Under the weight of only the second five-winless season start in Cornhusker football history, which had last happened in 1919, the Nebraska squad took the field against the Jayhawks in Lawrence. The Cornhuskers had won 13 in a row against Kansas, but had the streak of victories broken last year when the teams fought to a tie. This was the last active major successful string without a loss, and the Husker team didn't want to lose it, too. Although Nebraska struck first, the teams settled into a scoreless battle afterwards until the fourth quarter. Kansas tied it up and put the pressure on, but a subsequent Nebraska field goal and touchdown kept the undefeated streak against Kansas alive at 15 in a row, while Nebraska improved over Kansas to 33–9–3.

| Team | 1 | 2 | 3 | 4 | Total |
|---|---|---|---|---|---|
| • Nebraska | 7 | 0 | 0 | 9 | 16 |
| Kansas | 0 | 0 | 0 | 7 | 7 |

===Pittsburgh===

The struggling Cornhuskers had suffered a long string of disappointments at the hands of the Panthers, and Nebraska was glad to have home-field advantage when facing Pitt under the circumstances. The Panthers were held scoreless in the first while the Huskers pulled up within 15 yards of a score before a field goal was blocked. After that, Nebraska could not keep up as the Panthers secured one touchdown in each subsequent quarter to pull away, setting two new undesired Nebraska records against any single team: 6 losses in a row and 12 winless games in a row. Nebraska's series frustration against Pitt was extended to 1–9–3.
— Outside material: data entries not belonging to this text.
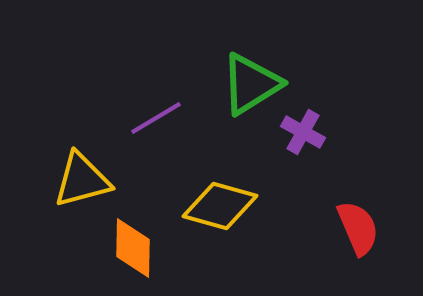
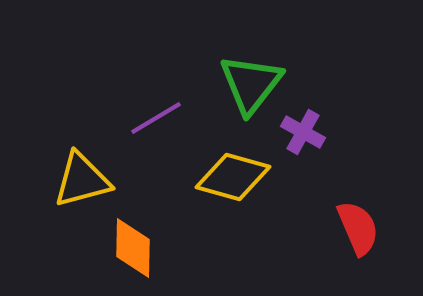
green triangle: rotated 20 degrees counterclockwise
yellow diamond: moved 13 px right, 29 px up
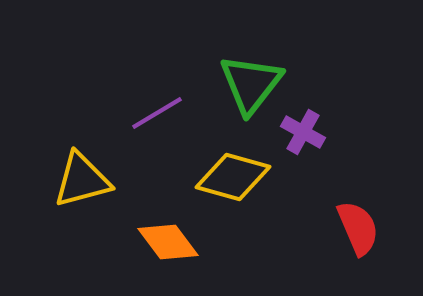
purple line: moved 1 px right, 5 px up
orange diamond: moved 35 px right, 6 px up; rotated 38 degrees counterclockwise
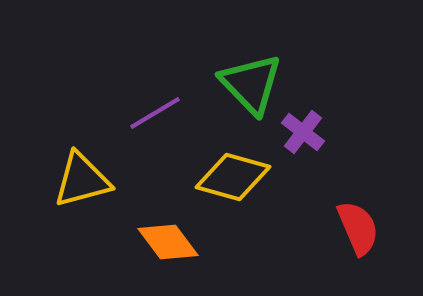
green triangle: rotated 22 degrees counterclockwise
purple line: moved 2 px left
purple cross: rotated 9 degrees clockwise
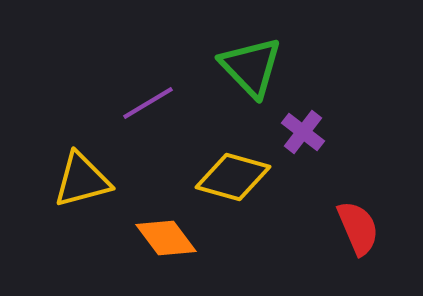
green triangle: moved 17 px up
purple line: moved 7 px left, 10 px up
orange diamond: moved 2 px left, 4 px up
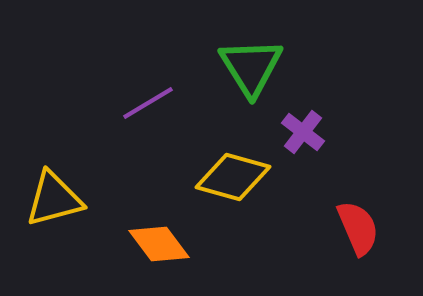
green triangle: rotated 12 degrees clockwise
yellow triangle: moved 28 px left, 19 px down
orange diamond: moved 7 px left, 6 px down
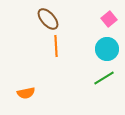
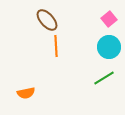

| Team | 1 | 2 | 3 | 4 | Total |
|---|---|---|---|---|---|
| • #3 Pittsburgh | 0 | 6 | 6 | 7 | 19 |
| Nebraska | 0 | 0 | 0 | 0 | 0 |

===Iowa===

The sting of yet another loss in the Pittsburgh grudge match was wiped away with a shutout victory over Iowa at Kinnick Stadium. Both Cornhusker scores came as a result of converted turnovers, one a fumble and one an interception. Nebraska's 6th straight win over Iowa moved the series record to 18–7–3 in favor of Nebraska.

| Team | 1 | 2 | Total |
|---|---|---|---|
| • Nebraska |  |  | 14 |
| Iowa |  |  | 0 |

===Kansas State===

Nebraska's spirits had been lifted somewhat by the shutout delivered to Iowa last week, and so entered the annual Kansas State game intent on closing the season with a win. Making good on that intent, the Cornhuskers advanced to a 14–0 lead by halftime. The Wildcats were only able to come up with a single touchdown and therefore dropped to 2–19–2 in their Nebraska series.

| Team | 1 | 2 | Total |
|---|---|---|---|
| Kansas State |  |  | 7 |
| • Nebraska |  |  | 14 |

==After the season==
Coach Jones' second season was without a doubt a surprising disappointment, though the annual university yearbook praised the student body and football fans in particular for standing behind the team through the rough experience. The five losses in a single season were the most since the disastrous 1–7–1 campaign of 1899 in former head coach A. Edwin Branch's first (and only) season at Nebraska. Coach Jones saw his two-year overall record at Nebraska slip to 9–6–3 (.583) as his conference career total also slipped to 5–3–2 (.600), and the program's overall record fell to 279–95–30 (.728) while the Big 6 record slipped to 92–14–11 (.833).